In other words, Thursday will be a day to rally not for Hariri, but for the coalition of political interests that has succeeded him. Of course, I won’t mind the day off from work – and M, who lives near downtown, has invited us for lunch on their terrace, so we can watch the rally while enjoying the comforts of chaise lounges and two fluffy Persian cats.

But I do mind the politicization of the day, and I do mind the advertising campaign that March 14 has been running to promote the rally.

The billboard below is the companion piece to one I wasn’t able to find in a photograph-able spot. That billboard says:

2005: We went out [to Martyrs’ Square downtown, where the rallies are held] and they [the Syrian army] withdrew.

The billboard below shows a photograph of Syrian soldiers leaving Lebanon in April 2005 superimposed over an image of Hariri as a martyr:


It says: 2008: Go out [to the rally in Martyrs’ Square] [so] they do not return

A bit aggressive, I think, and rather bald in its suggestion that the opposition wants to bring Syrian troops (and Syrian control more broadly) back to Lebanon.

I caught the billboard in the process of changing to the next poster – the one that really irks me:


The billboard below gets me steamed each time I see it:


It says:

The martyrs are our martyrs

The square is our square

Forget civic identity. Forget national feeling. Forget the belief that all citizens have the same right to access public space.

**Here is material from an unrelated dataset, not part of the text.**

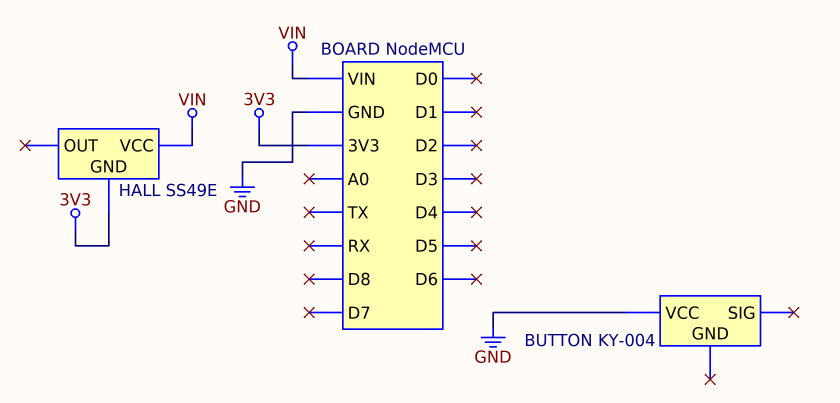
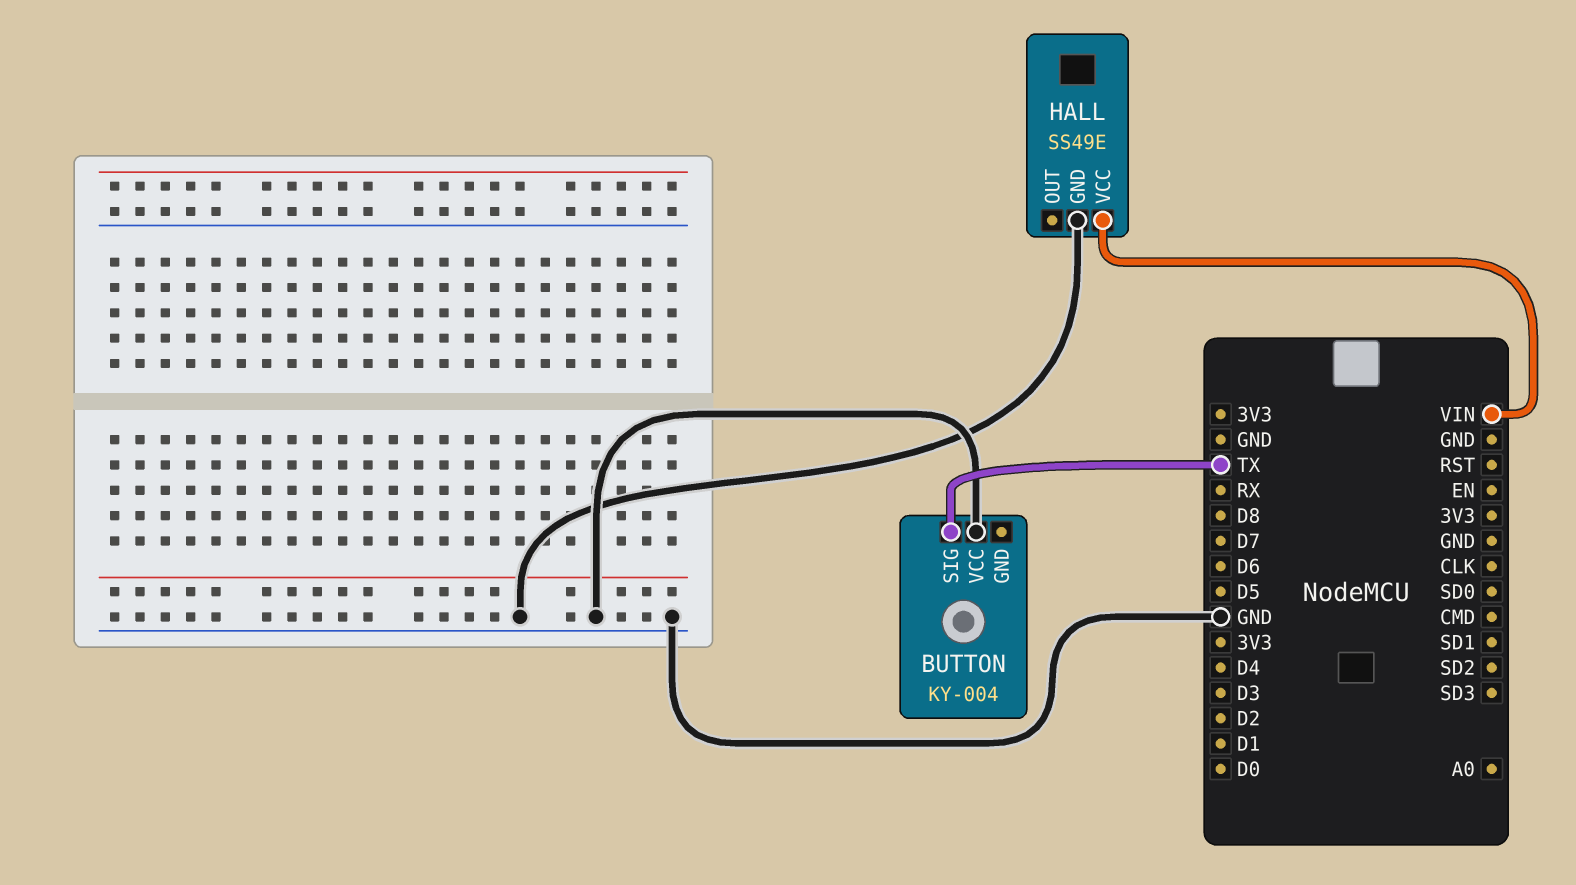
BUTTON pin SIG: none -> TX
HALL pin GND: 3V3 -> GND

Since the 19th century, Martyrs’ Square (or the Place des Canons, as it was known then) has been a nexus for interaction between all Lebanese. No one owned Martyrs’ Square: it was the site for social, ethnic and religious mixing as Beirutis gathered to drink coffee in the cafes or to see a movie at Beirut’s early cinemas, or to take a tram from one part of the city to another.

I find it absolutely disgusting that this group of men, who claim to be working for Lebanon, have so little patriotism. Lebanon needs leaders who respect public space, who appreciate the value of a square whose historic function has been to bridge the gaps that separate people in this fractured country.

Shouting “mine, mine” has no place outside a kindergarten. Whether Christian or no, we are all called to be builders of men (and women). What kind of men and women are you building, March 14, with your rhetoric of possessiveness instead of sharing?


3 Responses to ““It’s ours!” – Political discourse in Lebanon”

  1. Rami said

    The second one is funny, the billboard now says “the martyrs will not return”.
    I honestly find the whole campaign funny. The martyrs’ square, as you said, is for everyone, and has never been an exclusive property of some group of people.

  2. Oh Rami, what a hoot! I liked the way the posters blended in to one another in the second photo, but I totally missed the new message. Thank you for pointing it out!

  3. intlxpatr said

    BBC interviewed the Maronite Bishop and was asking about the division of political offices, based on the 1930 census, to which his reply was “it is not Christians leaving Lebanon, EVERYONE is leaving Lebanon, and the census gives us a concept with which to work, a framework” (I am paraphrasing here, because I didn’t write it down right away.) The reporter pressed, and the bishop wouldn’t give an inch.

    Unless all sides start giving an inch, this won’t be resolved.